It’s one thing to read and write about women and entrepreneurship, citing statistics and trends; interacting and listening to the stories from the women behind the numbers is another thing altogether.

Coordinating the ILO Business Week women’s exhibitions at the Pioneer Mall this week brought me into contact with amazing women who are making a living against all odds.

Here is a woman who didn’t make it into The Africa Report’s Top 50 Women Changing Africa and is not likely to anytime soon.

’Manthati Flory Mompe who turned 74 years on August 8 turned up at the exhibition venue on Monday with her grass wares in tow.

She had come all the way from HaMakhalanyane which is along the route to Roma.

Her name was not on the list submitted by the various women’s associations but she had heard about this exhibition from one Ntate and she decided to come.

We welcomed her with open arms and in chatting to her and observing her this week; it made me reflect on some of the issues affecting traders such as her.

Skills

Theirs is a special skill which is passed down from generation to generation and is not part of mainstream education.

Her maternal grandmother, who also used to make clay pots, taught Nkhono Mompe how to weave using the special grass and she has been doing this since the 1950’s.  It seems there is not a minute to waste for this seasoned weaver.

While the other women exhibitors are laughing and chatting, Nkhono’s hands are always busy, producing her next piece.

Family responsibilities

Although she raised five children, only one is alive now, the other four having succumbed to HIV/Aids.

Nkhono Mompe looks after two grandchildren, one of whom is still attending school and the other, a 16-year-old has just given birth.

“I don’t think the baby will live long, it is very weak,” she explains.

She is responsible for the boarding school fees of the younger granddaughter.

At 74 years she has to walk long distances and use public transport but this doesn’t stop her from coming into town almost every day to sell her wares from outside the burnt Basotho Shield.

Access to markets

“Things were better in the old days,” she laments. “People used to buy then.”

This has forced her to look further afield for customers and about once a month she crosses the border into South Africa to sell her wares.

On Tuesday, as we were chatting, a young man stopped to enquire about the miniature hats.

He is based in Johannesburg; and wanted about 100 of them.

They exchanged contact details with Nkhono slowly giving out her numbers for the hand set which she confessed to not being able to use.

That is why her granddaughter keeps it but she assures us she will get the messages as we were anxious that she secures this order.

Business was even better for her on Wednesday as she managed to sell all her hats and several other pieces.

She also secured an order for a decorated grass mat for Thursday and indicated that she would leave early that afternoon so that she can buy the inputs and work on the piece overnight.

This made me realise that the demand is there — there just needs to be a system in place that connects the sellers and the buyers such as this exhibition.

But all this hard work is taking its toll on her.

“I am getting tired now and sometimes I feel dizzy”, she says.

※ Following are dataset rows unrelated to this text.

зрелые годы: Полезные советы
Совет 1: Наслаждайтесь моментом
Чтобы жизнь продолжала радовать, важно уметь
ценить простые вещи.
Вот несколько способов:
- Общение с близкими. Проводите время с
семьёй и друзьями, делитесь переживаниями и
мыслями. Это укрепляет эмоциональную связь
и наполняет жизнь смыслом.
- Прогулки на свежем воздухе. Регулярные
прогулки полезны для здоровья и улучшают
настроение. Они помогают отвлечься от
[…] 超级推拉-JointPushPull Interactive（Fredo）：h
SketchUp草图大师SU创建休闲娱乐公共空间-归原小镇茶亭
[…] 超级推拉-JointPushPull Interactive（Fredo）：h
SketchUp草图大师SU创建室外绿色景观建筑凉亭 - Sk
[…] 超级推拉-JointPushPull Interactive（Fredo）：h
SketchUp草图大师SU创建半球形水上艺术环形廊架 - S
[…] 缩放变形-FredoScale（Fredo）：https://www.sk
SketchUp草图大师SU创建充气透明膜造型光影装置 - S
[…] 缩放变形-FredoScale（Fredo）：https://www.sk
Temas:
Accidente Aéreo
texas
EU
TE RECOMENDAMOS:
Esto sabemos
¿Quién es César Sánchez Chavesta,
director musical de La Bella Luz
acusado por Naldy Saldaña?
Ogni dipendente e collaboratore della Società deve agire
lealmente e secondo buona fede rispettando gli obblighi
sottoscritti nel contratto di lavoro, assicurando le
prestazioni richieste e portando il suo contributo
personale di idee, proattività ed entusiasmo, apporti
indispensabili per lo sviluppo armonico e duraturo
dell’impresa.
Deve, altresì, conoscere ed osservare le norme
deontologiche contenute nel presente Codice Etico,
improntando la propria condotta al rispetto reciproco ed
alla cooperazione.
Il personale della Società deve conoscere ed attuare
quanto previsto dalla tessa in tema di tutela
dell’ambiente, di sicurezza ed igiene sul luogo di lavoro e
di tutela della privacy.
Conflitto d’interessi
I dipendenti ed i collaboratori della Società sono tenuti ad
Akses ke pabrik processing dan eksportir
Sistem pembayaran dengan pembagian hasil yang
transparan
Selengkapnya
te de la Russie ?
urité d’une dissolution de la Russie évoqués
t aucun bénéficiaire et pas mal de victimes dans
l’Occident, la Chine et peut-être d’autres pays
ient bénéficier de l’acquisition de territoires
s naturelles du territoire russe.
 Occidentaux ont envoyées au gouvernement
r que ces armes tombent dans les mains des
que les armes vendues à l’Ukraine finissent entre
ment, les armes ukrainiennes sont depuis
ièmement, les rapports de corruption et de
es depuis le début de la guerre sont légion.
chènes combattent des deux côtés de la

I can’t help thinking what the future has in store for Nkhono and her grandchildren when the time comes when she needs to rest and someone to take care of her for a change.

“Be the change that you seek in the world” said Mahatma Gandhi.

You can make a difference in Nkhono’s and the other women’s lives by paying them a visit at the mall the remainder of this week and hopefully something will catch your eye.